In his summary of the preliminary figures for 2017, the head of the Russian Fisheries Agency Ilya Shestakov said that 68 applications had been received during the year for investment quotas; 34 for new fishing vessels and a further 34 for shore-based production facilities.
Ilya Shestakov said that 28 projects are planned for the Far East, with seven 105 metre fishing vessels and three smaller ones, plus 18 shore-based projects, while there is a greater level of activity in the Northern region, with 24 applications for new fishing vessels and a number of applications for processing facilities ashore.
He put the level of investment at an estimated 130 billion rubles, almost €1.9 billion, adding that some fishing companies had not waited for the application programme to be finalised and had gone ahead in ordering new tonnage – with the first of these new vessels already launched.
A working group is currently examining applications
Ilya Shestakov said that a key task for 2018 is to establish fixed quota contracts for operators for a fifteen year period.
Summing up the year’s results, he said that catches for the year had totalled 4.70 million tonnes with a week left of the year, commenting that this is 2.50% up on the previous best year in the last two decades.

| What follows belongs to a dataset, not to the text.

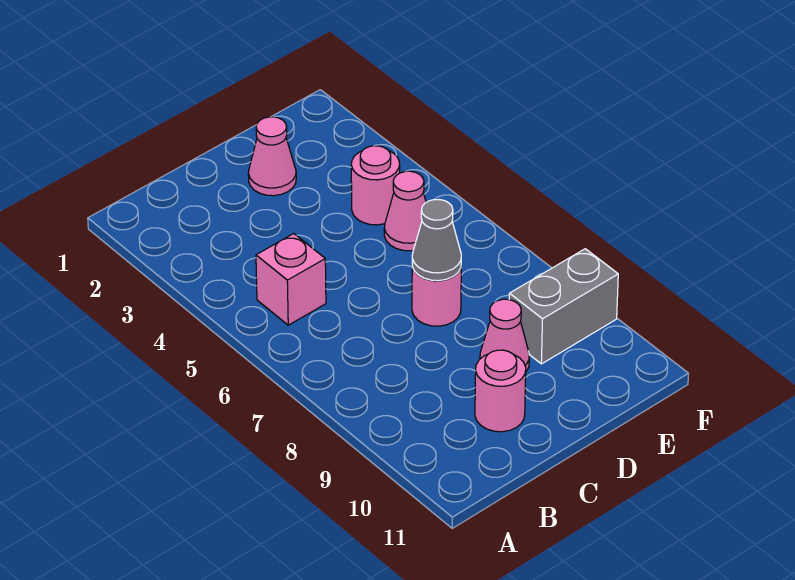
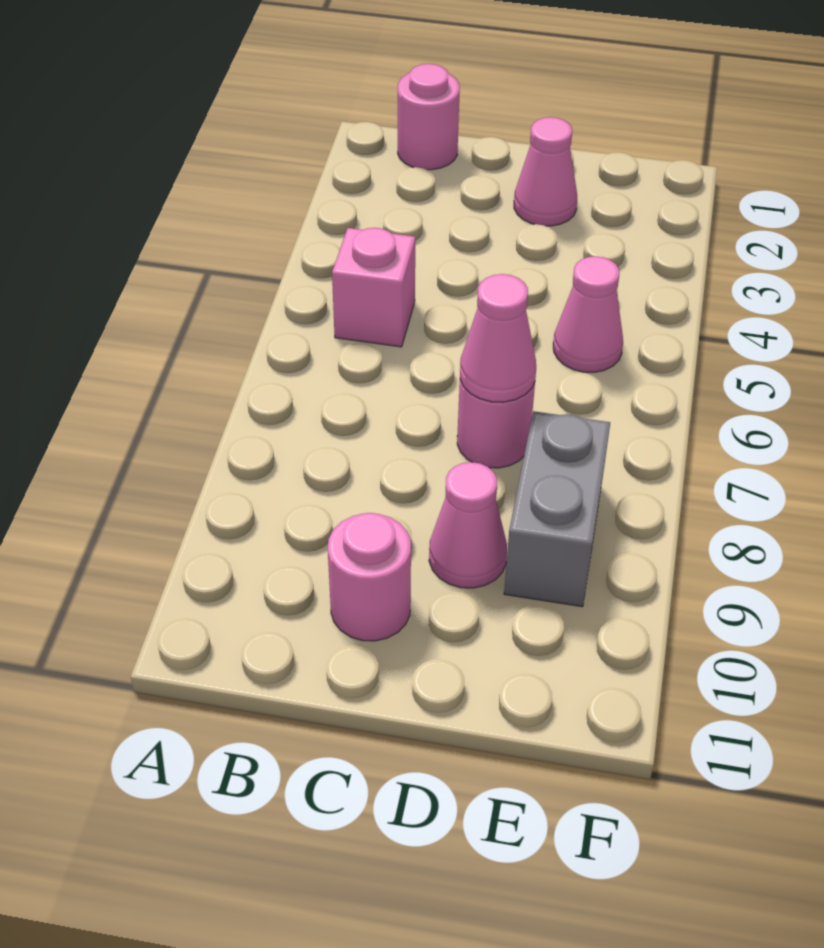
grey 1x1 cone [412,200,461,281] -> pink 1x1 cone [460,274,536,402]
pink 1x1 round brick [351,146,400,225] -> pink 1x1 round brick moved to [398,64,460,170]
grey 1x2 brick [509,249,618,364] -> grey 1x2 brick turned to [504,411,610,607]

He said that the Far Eastern region in particular has done well, with 350,000 tonnes of salmon produced and significant growth in mackerel and sardine catches. He commented that research indicates that catches of Pacific mackerel could be increased fivefold and catches of ivasi could be more than doubled.
Ilya Shestakov commented that aquaculture in Russia showed significant progress, and although the year’s figures have not been finalised, production of marketable products had increased by 20% to more that 140,000 tonnes in 2017.